··· Data for analysis ···
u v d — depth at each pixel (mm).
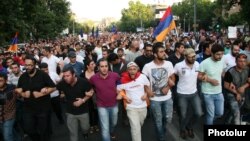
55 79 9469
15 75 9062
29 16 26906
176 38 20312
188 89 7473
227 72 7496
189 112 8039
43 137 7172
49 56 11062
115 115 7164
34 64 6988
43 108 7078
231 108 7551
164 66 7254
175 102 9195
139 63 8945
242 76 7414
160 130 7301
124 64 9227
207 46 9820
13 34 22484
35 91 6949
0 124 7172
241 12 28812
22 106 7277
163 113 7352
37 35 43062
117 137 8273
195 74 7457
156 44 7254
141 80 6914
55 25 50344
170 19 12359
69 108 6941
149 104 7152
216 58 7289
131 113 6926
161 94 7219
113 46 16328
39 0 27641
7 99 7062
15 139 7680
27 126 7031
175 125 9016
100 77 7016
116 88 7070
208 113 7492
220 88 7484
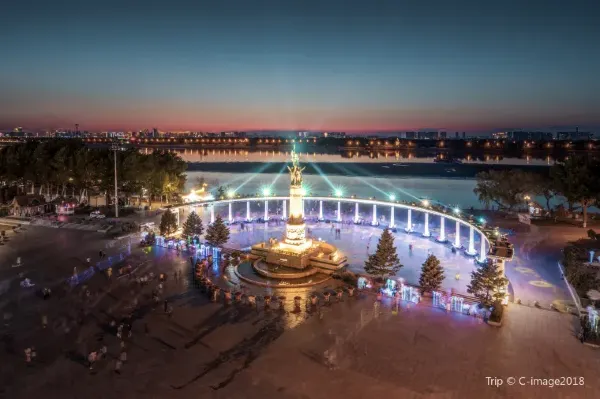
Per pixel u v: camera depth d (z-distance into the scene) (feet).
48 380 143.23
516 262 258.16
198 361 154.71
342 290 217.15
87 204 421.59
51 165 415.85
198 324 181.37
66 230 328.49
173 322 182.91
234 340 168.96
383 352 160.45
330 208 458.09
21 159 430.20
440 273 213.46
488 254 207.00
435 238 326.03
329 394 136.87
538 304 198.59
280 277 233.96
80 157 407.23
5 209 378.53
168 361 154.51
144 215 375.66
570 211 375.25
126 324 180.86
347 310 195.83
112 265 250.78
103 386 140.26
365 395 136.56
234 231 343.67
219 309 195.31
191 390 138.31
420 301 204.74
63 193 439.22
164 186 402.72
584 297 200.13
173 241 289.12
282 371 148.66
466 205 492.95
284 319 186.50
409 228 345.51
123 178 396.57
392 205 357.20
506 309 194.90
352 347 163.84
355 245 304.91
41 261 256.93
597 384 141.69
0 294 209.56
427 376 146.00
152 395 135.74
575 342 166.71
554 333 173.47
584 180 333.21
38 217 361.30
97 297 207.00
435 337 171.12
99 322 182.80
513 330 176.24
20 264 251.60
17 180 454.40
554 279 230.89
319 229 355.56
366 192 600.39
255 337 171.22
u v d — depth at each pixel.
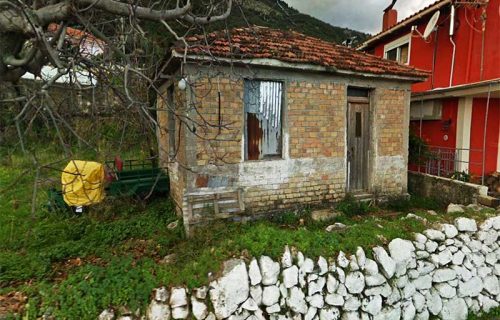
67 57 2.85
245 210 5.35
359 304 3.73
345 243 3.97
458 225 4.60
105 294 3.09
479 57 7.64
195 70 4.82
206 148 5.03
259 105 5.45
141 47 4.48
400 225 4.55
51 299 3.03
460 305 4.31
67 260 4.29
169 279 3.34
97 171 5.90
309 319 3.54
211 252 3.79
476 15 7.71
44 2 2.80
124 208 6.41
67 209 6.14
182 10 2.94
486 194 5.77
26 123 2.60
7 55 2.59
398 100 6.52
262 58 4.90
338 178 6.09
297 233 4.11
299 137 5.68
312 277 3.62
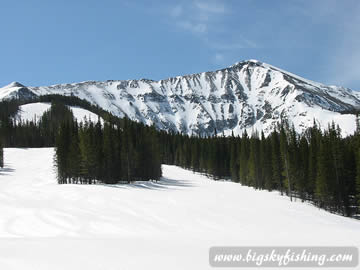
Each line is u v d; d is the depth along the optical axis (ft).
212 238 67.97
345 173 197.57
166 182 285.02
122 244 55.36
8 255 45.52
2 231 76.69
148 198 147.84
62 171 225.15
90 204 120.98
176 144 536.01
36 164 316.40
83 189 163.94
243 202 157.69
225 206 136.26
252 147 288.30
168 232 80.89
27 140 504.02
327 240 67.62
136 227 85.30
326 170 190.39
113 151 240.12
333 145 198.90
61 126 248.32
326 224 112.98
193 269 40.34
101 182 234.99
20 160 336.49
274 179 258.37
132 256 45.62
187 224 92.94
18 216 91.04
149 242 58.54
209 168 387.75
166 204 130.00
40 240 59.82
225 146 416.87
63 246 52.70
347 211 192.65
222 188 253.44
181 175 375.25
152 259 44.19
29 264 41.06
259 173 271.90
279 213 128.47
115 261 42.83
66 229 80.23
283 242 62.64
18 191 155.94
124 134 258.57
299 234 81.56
···
(Exercise): Beginning with the line above that contains "99 322 182.80" and finishing with the line that contains "262 58 4.90", print those lines exactly and only. Skip all pictures.

(Task solution):
99 322 182.80
513 330 176.24
20 264 251.60
17 180 454.40
554 279 230.89
319 229 355.56
366 192 600.39
255 337 171.22
u v d — depth at each pixel.
67 57 2.85
245 210 5.35
359 304 3.73
345 243 3.97
458 225 4.60
105 294 3.09
479 57 7.64
195 70 4.82
206 148 5.03
259 105 5.45
141 47 4.48
400 225 4.55
51 299 3.03
460 305 4.31
67 260 4.29
169 279 3.34
97 171 5.90
309 319 3.54
211 252 3.79
476 15 7.71
44 2 2.80
124 208 6.41
67 209 6.14
182 10 2.94
486 194 5.77
26 123 2.60
7 55 2.59
398 100 6.52
262 58 4.90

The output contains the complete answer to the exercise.